Congressional reaction to the FAA’s announcement March 22 that it was closing 149 federal contract towers around the country was swift—and negative.
Sen. John Thune (R-S.D.), ranking member of the Committee on Commerce, Science, and Transportation, and Rep. Bill Shuster (R-Pa.), chairman of the House Committee on Transportation and Infrastructure, sent a letter dated March 22 to Department of Transportation Secretary Ray LaHood expressing their disappointment with the administration’s choice to move ahead with the contract tower closings.
In the letter, Thune and Shuster called on LaHood to provide information on how decisions were made to close the towers, including the safety analysis that ensures closing each tower, as well as so many towers at the same time, does not compromise safety; and a detailed justification and explanation for how the FAA determined each contract tower would be closed; and what information was relied upon for each tower on the list.

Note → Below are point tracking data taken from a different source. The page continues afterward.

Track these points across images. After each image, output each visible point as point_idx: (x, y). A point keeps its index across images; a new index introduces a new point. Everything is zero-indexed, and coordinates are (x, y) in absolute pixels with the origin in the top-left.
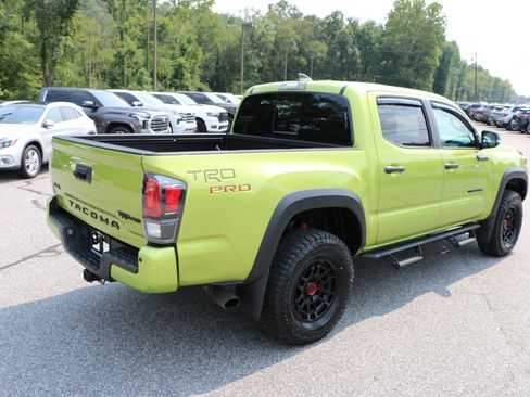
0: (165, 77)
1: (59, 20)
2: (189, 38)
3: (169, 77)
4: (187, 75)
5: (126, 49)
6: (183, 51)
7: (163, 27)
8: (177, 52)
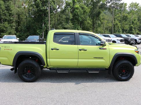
0: (127, 30)
1: (96, 17)
2: (135, 19)
3: (128, 30)
4: (133, 29)
5: (115, 23)
6: (133, 23)
7: (126, 17)
8: (131, 23)
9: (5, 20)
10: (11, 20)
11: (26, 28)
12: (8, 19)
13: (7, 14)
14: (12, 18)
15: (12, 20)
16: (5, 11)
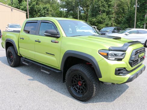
9: (104, 11)
10: (109, 11)
11: (126, 20)
12: (106, 10)
13: (106, 5)
14: (110, 10)
15: (111, 11)
16: (104, 3)
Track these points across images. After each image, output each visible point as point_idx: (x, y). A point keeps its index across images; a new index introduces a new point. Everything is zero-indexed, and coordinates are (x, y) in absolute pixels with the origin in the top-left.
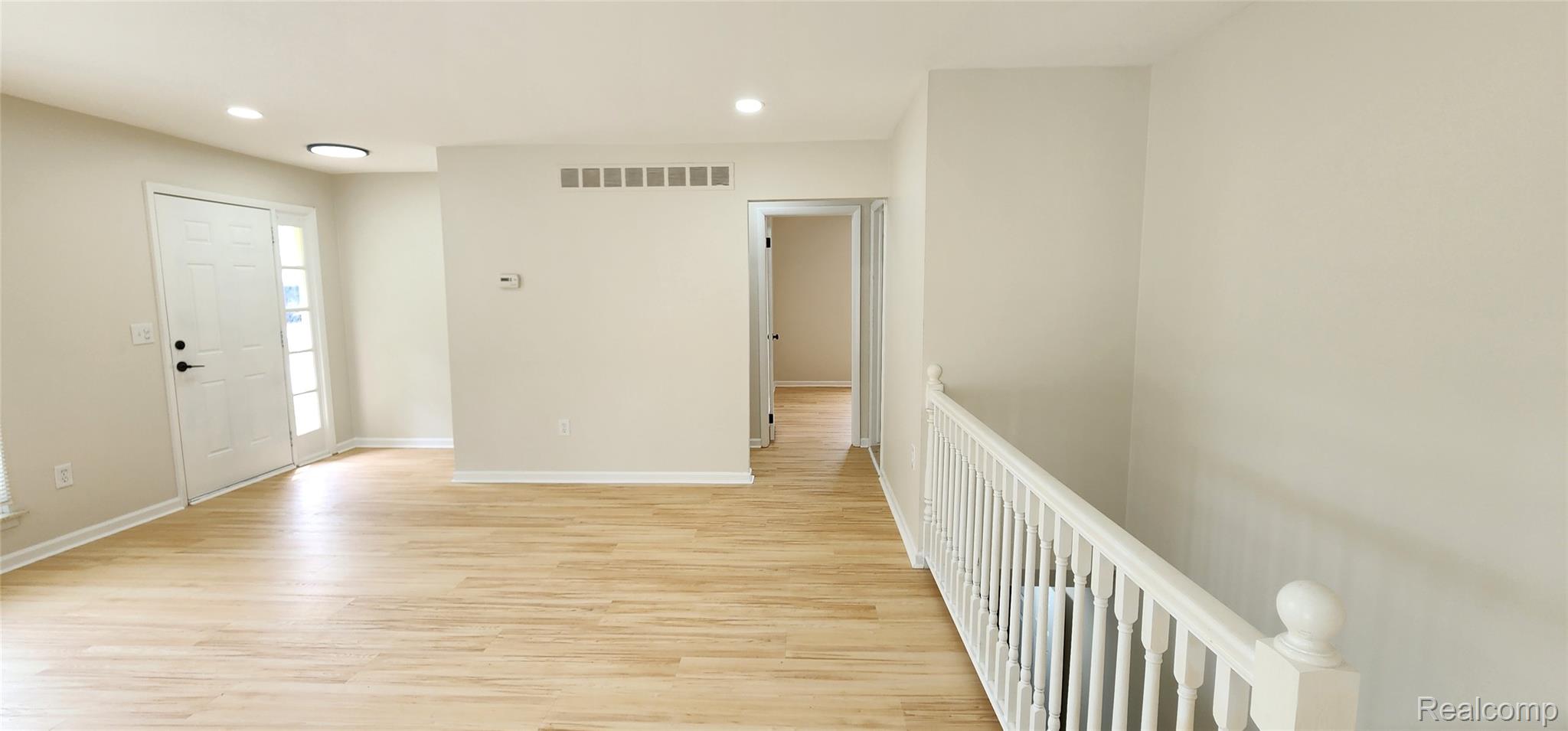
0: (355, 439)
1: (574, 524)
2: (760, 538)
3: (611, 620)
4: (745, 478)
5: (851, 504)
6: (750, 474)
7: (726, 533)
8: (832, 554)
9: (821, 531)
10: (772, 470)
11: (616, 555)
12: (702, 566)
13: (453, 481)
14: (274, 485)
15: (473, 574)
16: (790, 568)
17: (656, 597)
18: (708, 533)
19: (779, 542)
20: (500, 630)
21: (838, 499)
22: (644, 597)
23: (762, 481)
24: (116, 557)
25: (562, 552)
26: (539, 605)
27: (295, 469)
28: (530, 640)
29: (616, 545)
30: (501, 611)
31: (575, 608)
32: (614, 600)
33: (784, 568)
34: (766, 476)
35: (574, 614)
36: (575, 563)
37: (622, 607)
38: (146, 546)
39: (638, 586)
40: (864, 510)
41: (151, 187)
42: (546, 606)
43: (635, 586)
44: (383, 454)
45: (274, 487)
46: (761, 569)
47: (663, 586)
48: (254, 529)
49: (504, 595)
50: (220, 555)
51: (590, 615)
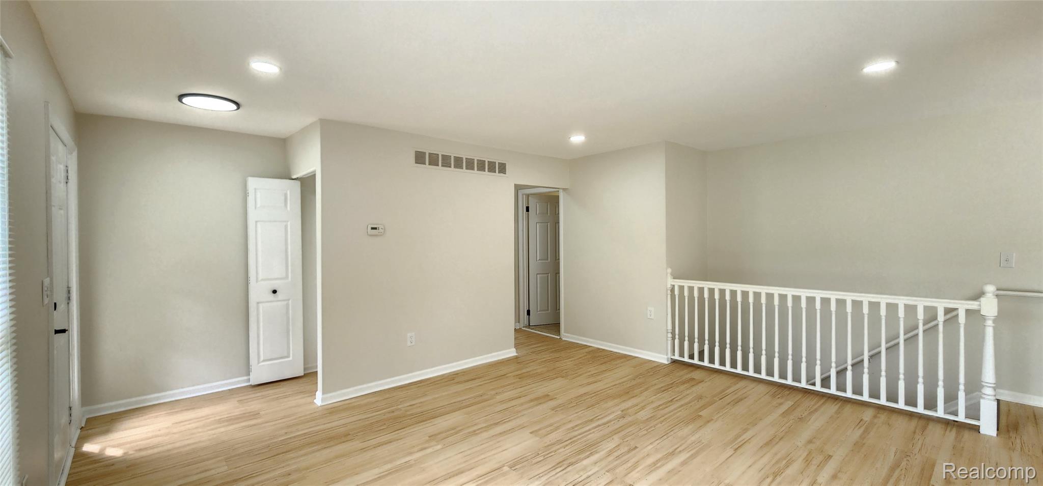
0: (84, 409)
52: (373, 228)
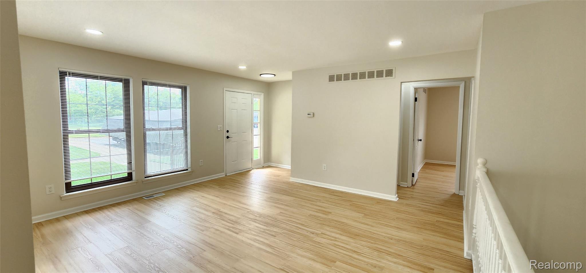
0: (269, 163)
1: (320, 202)
2: (390, 224)
3: (318, 239)
4: (394, 198)
5: (442, 220)
6: (396, 197)
7: (376, 219)
8: (422, 240)
9: (421, 228)
10: (408, 197)
11: (330, 217)
12: (360, 229)
13: (290, 180)
14: (246, 173)
15: (283, 212)
16: (398, 241)
17: (337, 236)
18: (368, 217)
19: (398, 228)
20: (283, 231)
21: (436, 216)
22: (333, 235)
23: (402, 201)
24: (207, 186)
25: (312, 211)
26: (297, 227)
27: (252, 170)
28: (290, 238)
29: (331, 213)
30: (285, 225)
31: (308, 231)
32: (322, 232)
33: (395, 239)
34: (404, 199)
35: (308, 234)
36: (315, 216)
37: (324, 236)
38: (214, 184)
39: (333, 230)
40: (448, 224)
41: (225, 89)
42: (300, 228)
43: (331, 230)
44: (275, 169)
45: (245, 174)
46: (385, 237)
47: (342, 233)
48: (236, 185)
49: (288, 221)
50: (226, 190)
51: (312, 235)
52: (308, 114)
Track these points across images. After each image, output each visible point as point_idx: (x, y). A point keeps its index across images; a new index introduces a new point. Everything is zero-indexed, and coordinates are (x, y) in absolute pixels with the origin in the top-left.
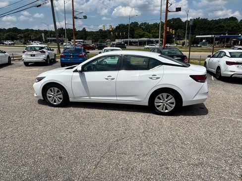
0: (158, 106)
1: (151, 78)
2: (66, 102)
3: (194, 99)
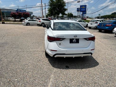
3: (47, 51)
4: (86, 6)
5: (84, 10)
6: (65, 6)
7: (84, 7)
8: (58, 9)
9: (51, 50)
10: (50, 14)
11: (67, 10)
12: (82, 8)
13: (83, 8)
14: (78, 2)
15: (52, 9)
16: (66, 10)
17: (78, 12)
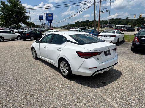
0: (62, 70)
1: (58, 50)
2: (37, 58)
3: (78, 71)
4: (52, 14)
5: (51, 18)
6: (26, 12)
7: (50, 15)
8: (15, 16)
9: (90, 68)
10: (3, 24)
11: (29, 18)
12: (48, 16)
13: (50, 17)
14: (45, 9)
15: (6, 17)
16: (27, 17)
17: (41, 21)
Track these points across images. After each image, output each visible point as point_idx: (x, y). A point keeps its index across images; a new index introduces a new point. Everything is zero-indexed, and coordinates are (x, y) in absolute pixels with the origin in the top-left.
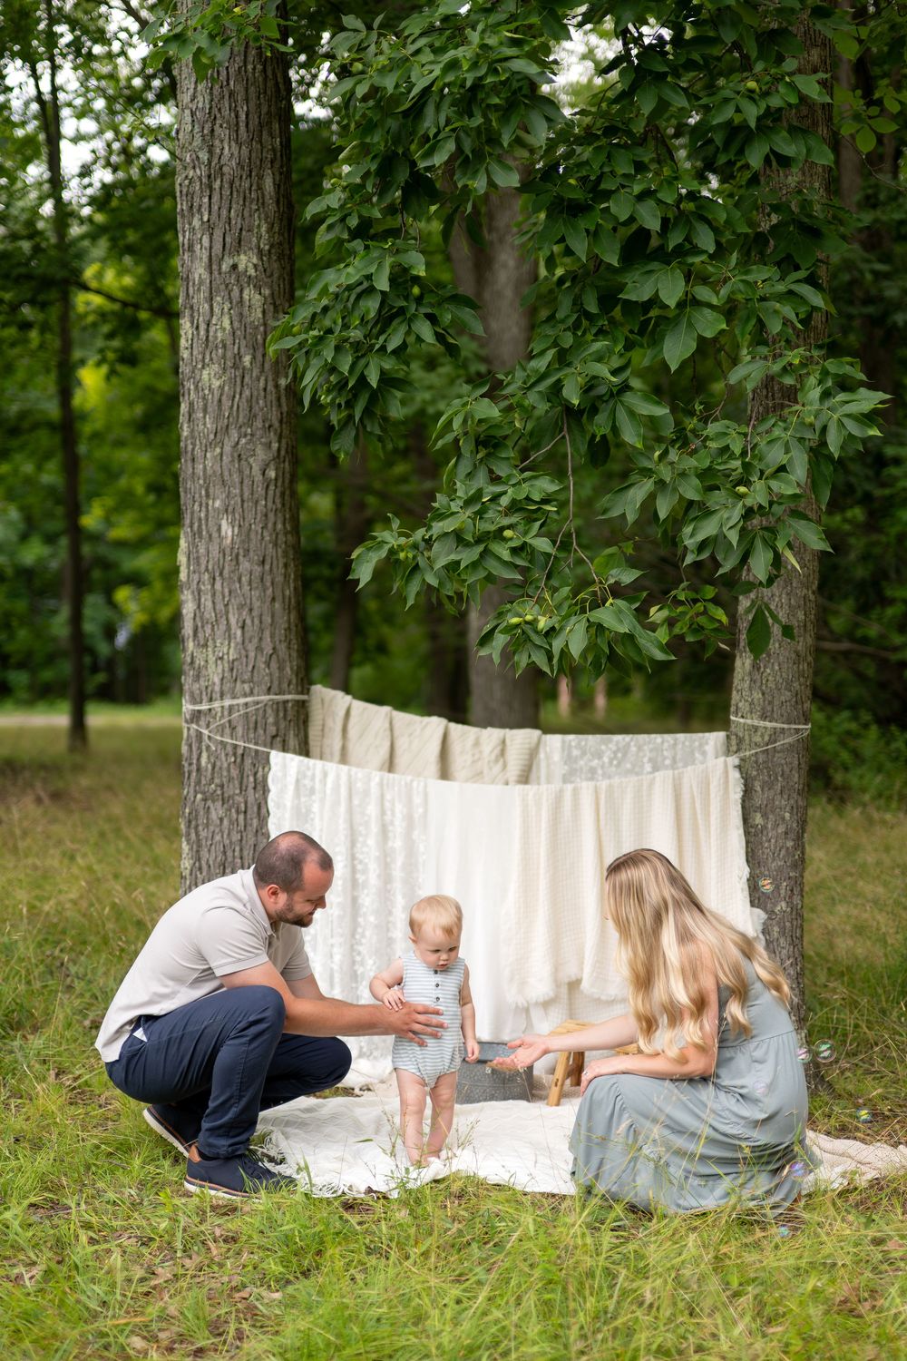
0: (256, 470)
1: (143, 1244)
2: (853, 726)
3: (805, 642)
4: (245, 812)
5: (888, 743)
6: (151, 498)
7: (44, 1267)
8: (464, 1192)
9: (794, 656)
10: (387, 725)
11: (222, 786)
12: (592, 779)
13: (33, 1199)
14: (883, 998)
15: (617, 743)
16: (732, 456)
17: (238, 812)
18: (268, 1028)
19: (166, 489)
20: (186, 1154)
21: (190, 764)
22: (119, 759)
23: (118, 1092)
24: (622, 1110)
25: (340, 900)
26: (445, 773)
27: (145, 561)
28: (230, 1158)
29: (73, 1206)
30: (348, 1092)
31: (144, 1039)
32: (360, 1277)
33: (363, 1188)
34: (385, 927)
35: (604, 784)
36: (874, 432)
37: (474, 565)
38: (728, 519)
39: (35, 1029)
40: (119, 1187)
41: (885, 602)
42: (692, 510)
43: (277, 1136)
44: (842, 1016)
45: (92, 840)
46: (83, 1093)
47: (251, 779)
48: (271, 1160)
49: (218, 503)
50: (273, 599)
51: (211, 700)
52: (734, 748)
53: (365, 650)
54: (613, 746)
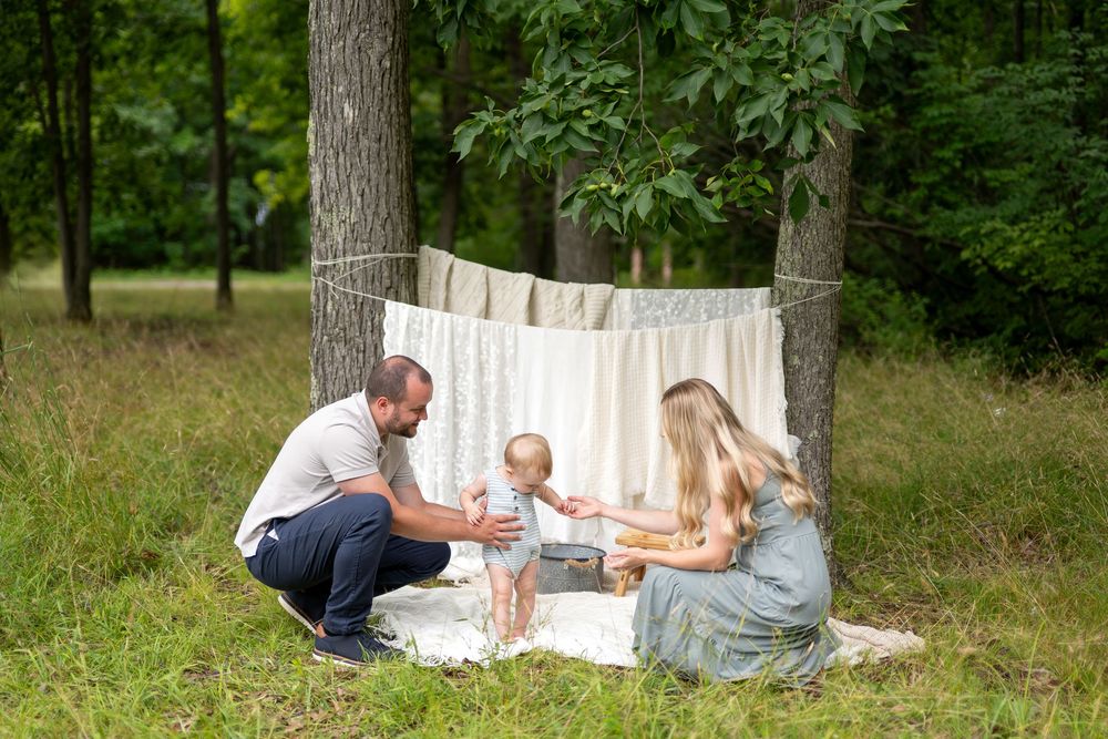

Sen. Jerry Moran (R-Kan.), whose amendment to preserve the Contract Tower Program as part of the continuing resolution for the federal budget was defeated, called the administration’s decision “short-sighted and dangerous. Closing control towers is equivalent to removing stop lights and stop signs from our roads.”
Moran said that although his amendment to save the control towers and protect public safety was blocked, the fight is not over. “The Contract Tower Program is one of the most efficiently run programs in the FAA, and it should be protected from an arbitrary and unfair 75 percent cut,” he said in a statement. “I have already spoken to the chairperson of the Appropriations Committee to seek out other avenues to protect the 149 control towers slated for closure.”
Rep. Frank A. LoBiondo (R-N.J.), chair of the House Aviation Subcommittee, said he was “deeply disappointed” by the FAA’s decision to close 149 contract towers in the coming weeks despite serious concerns from Congress, the aviation industry, local communities, and the flying public. “I believe FAA has the necessary flexibility to find $50 million in savings from these tower closures elsewhere within their $9.7 billion operations account,” he said. “Given the FAA’s first and most important mission is to ensure aviation safety, it is my expectation that a thorough safety risk assessment has been conducted for each and every proposed tower closures with input considered from airport personnel, the airlines, FAA staff, and other aviation operators.”
Sen. Mike Johanns (R-Neb.), co-chair of the Senate General Aviation Caucus, called the closings another example of the administration’s attempt to convince people that there is no room for spending cuts in a budget that has increased nearly 20 percent since 2008. “I think we all know better. Secretary LaHood had plenty of time to plan for these reductions, but chose not to.”
Rep. Sam Graves (R-Mo.), co-chair of the House General Aviation Caucus, said he still believes the FAA could find other areas to cut rather than closing many of the remaining control towers on the list. “Report after report has shown fraud, waste, and abuse in government programs, including at the FAA, which spends $500 million on consultants and $200 million on travel annually. The agency could have started there,” he said. “I find it hard to believe that, when forced to make a five percent cut in its budget, the FAA could not come up with better ideas than threatening to jeopardize public safety by closing towers.”